(Records for this exercise Opens)

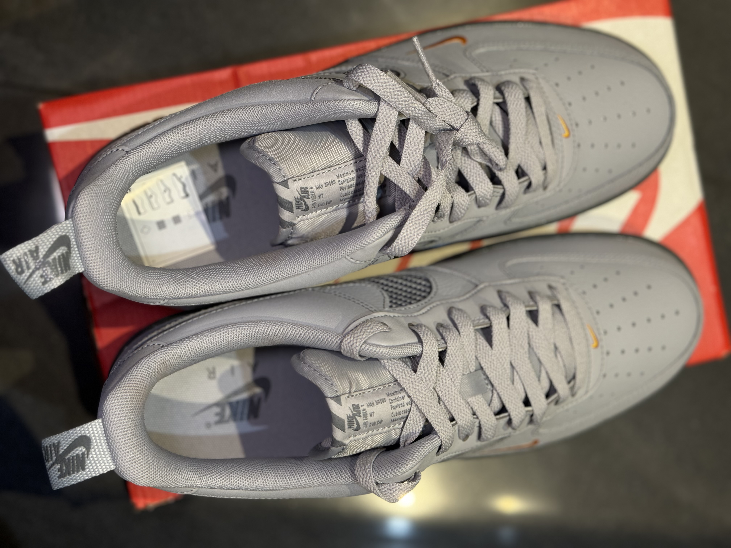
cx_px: 366
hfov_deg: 39.7
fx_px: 1014
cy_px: 274
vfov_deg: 30.3
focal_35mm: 48
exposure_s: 1/60
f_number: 1.78
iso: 125
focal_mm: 6.86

(Records for this exercise Closes)

* _Directions_: Word for word, restate the records above and drop the pictures.

* _Response_:
cx_px: 366
hfov_deg: 39.7
fx_px: 1014
cy_px: 274
vfov_deg: 30.3
focal_35mm: 48
exposure_s: 1/60
f_number: 1.78
iso: 125
focal_mm: 6.86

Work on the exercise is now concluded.